China’s internal and external climate poises several threats to American foreign policy. Beijing is experiencing an economic transition. It involves reducing the nation’s income inequality, restructuring China’s state-owned enterprises, plus changing consumer savings-spending habits. Authorities are also gradually attempting to introduce political reforms. The last China connected issue surrounds its external activities. The next president will have to monitor how Beijing responds to events on the Korean peninsula, with Japan, and in the South China Sea. The Sino-American relationship will preoccupy the Clinton or Trump administration’s attention on several fronts.
Russia is another issue. Moscow’s internal climate is possibly more unstable than currently seems. Russian President Putin is presently shifting various policymakers within the country’s political system. The Kremlin leader may be attempting to neutralize a potential weakening of support among his traditional power base, the Siloviki — former members of the intelligence/security services currently occupying different offices within Russia’s government. He might have information indicating support for his domestic policies is declining; he may be repositioning allies who may address those issues in a better capacity than the present office holders. The timing of Putin’s action is interesting considering Moscow is preparing for Parliamentary elections in September. The outcome might influence how much control the Kremlin has over Russia’s domestic climate. Moscow is also testing Washington’s interests in the Baltics, Central Europe, Ukraine, Caucasus and Syria. How Russia’s internal/external policies evolve will be a principal concern to the next president.
The third issue surrounds al-Qaida and ISIS. Both organizations remain active. ISIS is the principle concern facing counter-terrorism officials. The Islamic State launched several attacks in Europe last year producing several hundred casualties. ISIS is a consistent threat to the region; it also remains a dominant presence in Syria and Iraq. A large-scale attack against the American homeland by the organization cannot be discounted. The next president must ensure neutralizing the ISIS menace is the administration’s primary counter-terrorism priority.
The European Union’s future after the United Kingdom’s exit is the final major concern. Several policy directions will need assessing: how high a priority will London be in Washington’s diplomatic circles? Will the U.S. take a different economic or diplomatic approach towards the EU after the U.K. exits? How will the United States react if similar Brexit movements emerge in different European Union member states? A Trump/Clinton administration will need to address these issues with the understanding that the adopted policies may strengthen or weaken the EU’s status.

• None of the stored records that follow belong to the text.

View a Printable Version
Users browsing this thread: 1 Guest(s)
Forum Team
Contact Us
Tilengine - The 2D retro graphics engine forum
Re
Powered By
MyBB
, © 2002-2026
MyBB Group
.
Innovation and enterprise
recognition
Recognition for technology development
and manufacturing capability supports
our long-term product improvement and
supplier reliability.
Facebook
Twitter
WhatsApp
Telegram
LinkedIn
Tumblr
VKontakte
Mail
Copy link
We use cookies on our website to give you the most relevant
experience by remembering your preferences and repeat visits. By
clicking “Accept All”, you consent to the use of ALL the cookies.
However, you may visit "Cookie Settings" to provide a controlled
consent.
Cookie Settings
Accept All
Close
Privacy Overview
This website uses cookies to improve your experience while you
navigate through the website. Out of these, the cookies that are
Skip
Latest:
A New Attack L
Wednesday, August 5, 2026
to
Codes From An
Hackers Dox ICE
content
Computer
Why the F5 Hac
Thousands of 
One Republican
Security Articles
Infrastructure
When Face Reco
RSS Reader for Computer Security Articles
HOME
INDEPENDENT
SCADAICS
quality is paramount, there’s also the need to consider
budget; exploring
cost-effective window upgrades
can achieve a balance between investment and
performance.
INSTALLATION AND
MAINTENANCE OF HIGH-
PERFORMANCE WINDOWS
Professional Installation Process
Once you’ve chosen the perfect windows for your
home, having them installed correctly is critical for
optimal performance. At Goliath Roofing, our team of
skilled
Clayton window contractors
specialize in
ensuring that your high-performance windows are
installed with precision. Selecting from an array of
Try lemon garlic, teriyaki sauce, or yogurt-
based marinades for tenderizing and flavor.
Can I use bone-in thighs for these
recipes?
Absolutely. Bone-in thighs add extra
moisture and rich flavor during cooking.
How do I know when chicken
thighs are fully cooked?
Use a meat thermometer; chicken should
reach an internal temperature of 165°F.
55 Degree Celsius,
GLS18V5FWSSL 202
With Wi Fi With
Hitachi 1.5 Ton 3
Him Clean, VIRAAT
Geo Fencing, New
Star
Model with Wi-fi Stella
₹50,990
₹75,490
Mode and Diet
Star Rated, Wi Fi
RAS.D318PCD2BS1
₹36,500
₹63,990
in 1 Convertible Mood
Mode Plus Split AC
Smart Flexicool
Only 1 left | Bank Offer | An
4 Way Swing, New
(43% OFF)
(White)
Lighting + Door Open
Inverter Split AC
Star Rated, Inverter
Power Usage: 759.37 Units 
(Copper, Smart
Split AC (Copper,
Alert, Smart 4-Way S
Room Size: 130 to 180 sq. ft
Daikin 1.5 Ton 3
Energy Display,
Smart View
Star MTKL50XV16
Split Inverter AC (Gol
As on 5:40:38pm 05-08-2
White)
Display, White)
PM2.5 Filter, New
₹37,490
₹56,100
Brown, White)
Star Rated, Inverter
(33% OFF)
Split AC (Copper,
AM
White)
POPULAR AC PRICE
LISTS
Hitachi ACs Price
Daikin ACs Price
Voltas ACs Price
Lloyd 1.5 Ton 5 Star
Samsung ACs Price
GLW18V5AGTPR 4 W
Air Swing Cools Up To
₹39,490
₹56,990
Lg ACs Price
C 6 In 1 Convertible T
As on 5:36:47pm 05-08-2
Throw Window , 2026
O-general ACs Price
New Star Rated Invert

The next administration will need to monitor several secondary issues. These include the conflicting territorial interests of China, Vietnam, Philippines, Brunei and Malaysia over the South China Sea’s status. Bosnia and Kosovo’s internal situation within the Balkans is another concern. A beneath the surface tension exists between Bosnia’s Serbian, Muslim, and Croatian communities — a spark could instigate an inter-ethnic conflict not witnessed since the 1990s. Kosovo is the Balkans’ other worry. The country has made notable progress towards acquiring international respect since declaring its independence from Serbia in 2008. Kosovo is facing a high unemployment rate, corruption, a growing militant Islamist threat, and a continued wariness among its Serbian populace towards Kosovo’s authorities. Unsuccessful mitigation of either nations’ internal affairs may incite domestic or regional instability. The last issue will be ensuring Afghanistan’s path towards political and economic stability continues. It will additionally require neutralizing the Taliban threat towards Afghanistan’s socio-economic-political climate.
In conclusion, the next White House occupant will face many of the threats the Obama Administration encountered. The most notable menaces will come from China, Russia and different militant Islamist groups. It will also have to deal with various issues coming from Europe and Asia.
Matthew Kennedy has a master’s degree in diplomatic studies from the University of Westminster in London. He’s lived in Europe, Asia and Russia.